= Problem description =
Every record is to be restated exactly, with nothing left out.

^^^^^^^^^^^^^^^^

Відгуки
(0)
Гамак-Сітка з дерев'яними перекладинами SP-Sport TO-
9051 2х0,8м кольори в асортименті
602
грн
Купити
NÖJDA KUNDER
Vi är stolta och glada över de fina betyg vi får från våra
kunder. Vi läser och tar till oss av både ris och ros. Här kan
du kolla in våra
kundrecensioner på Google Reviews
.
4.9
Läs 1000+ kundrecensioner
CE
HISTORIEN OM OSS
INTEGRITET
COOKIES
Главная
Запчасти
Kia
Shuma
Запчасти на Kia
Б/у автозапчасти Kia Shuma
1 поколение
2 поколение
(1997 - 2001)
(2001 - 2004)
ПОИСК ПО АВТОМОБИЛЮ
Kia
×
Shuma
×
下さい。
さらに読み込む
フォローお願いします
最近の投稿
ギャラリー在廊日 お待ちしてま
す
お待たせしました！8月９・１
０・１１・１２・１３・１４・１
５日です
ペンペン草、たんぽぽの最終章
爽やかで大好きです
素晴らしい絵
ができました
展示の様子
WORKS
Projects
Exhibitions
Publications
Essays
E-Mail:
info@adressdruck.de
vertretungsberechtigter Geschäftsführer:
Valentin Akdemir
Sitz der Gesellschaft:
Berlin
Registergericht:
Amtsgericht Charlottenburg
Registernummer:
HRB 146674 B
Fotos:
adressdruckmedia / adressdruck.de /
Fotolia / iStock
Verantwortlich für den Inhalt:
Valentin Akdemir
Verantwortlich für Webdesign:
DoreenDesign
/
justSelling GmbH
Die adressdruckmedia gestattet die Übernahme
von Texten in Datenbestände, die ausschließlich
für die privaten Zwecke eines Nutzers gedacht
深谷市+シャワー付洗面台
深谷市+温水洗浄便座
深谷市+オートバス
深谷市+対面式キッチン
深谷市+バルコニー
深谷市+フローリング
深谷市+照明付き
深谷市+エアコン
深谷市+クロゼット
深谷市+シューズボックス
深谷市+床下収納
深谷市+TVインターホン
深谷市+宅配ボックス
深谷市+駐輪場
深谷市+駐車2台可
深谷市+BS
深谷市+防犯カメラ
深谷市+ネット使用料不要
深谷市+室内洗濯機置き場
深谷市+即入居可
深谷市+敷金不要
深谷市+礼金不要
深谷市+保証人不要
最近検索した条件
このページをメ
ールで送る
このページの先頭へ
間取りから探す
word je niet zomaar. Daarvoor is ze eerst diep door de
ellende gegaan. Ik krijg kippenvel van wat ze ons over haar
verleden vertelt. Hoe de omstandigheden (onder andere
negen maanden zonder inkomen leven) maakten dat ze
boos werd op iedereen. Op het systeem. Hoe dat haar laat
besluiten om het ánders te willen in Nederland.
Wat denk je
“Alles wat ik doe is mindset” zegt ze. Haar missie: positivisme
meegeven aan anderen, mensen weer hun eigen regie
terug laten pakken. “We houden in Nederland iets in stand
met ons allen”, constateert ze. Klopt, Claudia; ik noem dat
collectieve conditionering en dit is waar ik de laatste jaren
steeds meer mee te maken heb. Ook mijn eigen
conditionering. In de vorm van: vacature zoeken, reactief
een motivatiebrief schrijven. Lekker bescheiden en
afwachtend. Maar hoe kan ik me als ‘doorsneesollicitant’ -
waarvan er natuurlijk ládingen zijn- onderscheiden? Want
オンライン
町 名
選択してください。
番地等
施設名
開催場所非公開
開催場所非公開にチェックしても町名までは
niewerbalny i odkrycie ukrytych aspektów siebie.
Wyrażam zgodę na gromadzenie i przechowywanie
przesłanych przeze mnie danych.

^^^^^^^^^^^^^^^^

= Reply to the exercise =
Відгуки
(0)
Гамак-Сітка з дерев'яними перекладинами SP-Sport TO-
9051 2х0,8м кольори в асортименті
602
грн
Купити
NÖJDA KUNDER
Vi är stolta och glada över de fina betyg vi får från våra
kunder. Vi läser och tar till oss av både ris och ros. Här kan
du kolla in våra
kundrecensioner på Google Reviews
.
4.9
Läs 1000+ kundrecensioner
CE
HISTORIEN OM OSS
INTEGRITET
COOKIES
Главная
Запчасти
Kia
Shuma
Запчасти на Kia
Б/у автозапчасти Kia Shuma
1 поколение
2 поколение
(1997 - 2001)
(2001 - 2004)
ПОИСК ПО АВТОМОБИЛЮ
Kia
×
Shuma
×
下さい。
さらに読み込む
フォローお願いします
最近の投稿
ギャラリー在廊日 お待ちしてま
す
お待たせしました！8月９・１
０・１１・１２・１３・１４・１
５日です
ペンペン草、たんぽぽの最終章
爽やかで大好きです
素晴らしい絵
ができました
展示の様子
WORKS
Projects
Exhibitions
Publications
Essays
E-Mail:
info@adressdruck.de
vertretungsberechtigter Geschäftsführer:
Valentin Akdemir
Sitz der Gesellschaft:
Berlin
Registergericht:
Amtsgericht Charlottenburg
Registernummer:
HRB 146674 B
Fotos:
adressdruckmedia / adressdruck.de /
Fotolia / iStock
Verantwortlich für den Inhalt:
Valentin Akdemir
Verantwortlich für Webdesign:
DoreenDesign
/
justSelling GmbH
Die adressdruckmedia gestattet die Übernahme
von Texten in Datenbestände, die ausschließlich
für die privaten Zwecke eines Nutzers gedacht
深谷市+シャワー付洗面台
深谷市+温水洗浄便座
深谷市+オートバス
深谷市+対面式キッチン
深谷市+バルコニー
深谷市+フローリング
深谷市+照明付き
深谷市+エアコン
深谷市+クロゼット
深谷市+シューズボックス
深谷市+床下収納
深谷市+TVインターホン
深谷市+宅配ボックス
深谷市+駐輪場
深谷市+駐車2台可
深谷市+BS
深谷市+防犯カメラ
深谷市+ネット使用料不要
深谷市+室内洗濯機置き場
深谷市+即入居可
深谷市+敷金不要
深谷市+礼金不要
深谷市+保証人不要
最近検索した条件
このページをメ
ールで送る
このページの先頭へ
間取りから探す
word je niet zomaar. Daarvoor is ze eerst diep door de
ellende gegaan. Ik krijg kippenvel van wat ze ons over haar
verleden vertelt. Hoe de omstandigheden (onder andere
negen maanden zonder inkomen leven) maakten dat ze
boos werd op iedereen. Op het systeem. Hoe dat haar laat
besluiten om het ánders te willen in Nederland.
Wat denk je
“Alles wat ik doe is mindset” zegt ze. Haar missie: positivisme
meegeven aan anderen, mensen weer hun eigen regie
terug laten pakken. “We houden in Nederland iets in stand
met ons allen”, constateert ze. Klopt, Claudia; ik noem dat
collectieve conditionering en dit is waar ik de laatste jaren
steeds meer mee te maken heb. Ook mijn eigen
conditionering. In de vorm van: vacature zoeken, reactief
een motivatiebrief schrijven. Lekker bescheiden en
afwachtend. Maar hoe kan ik me als ‘doorsneesollicitant’ -
waarvan er natuurlijk ládingen zijn- onderscheiden? Want
オンライン
町 名
選択してください。
番地等
施設名
開催場所非公開
開催場所非公開にチェックしても町名までは
niewerbalny i odkrycie ukrytych aspektów siebie.
Wyrażam zgodę na gromadzenie i przechowywanie
przesłanych przeze mnie danych.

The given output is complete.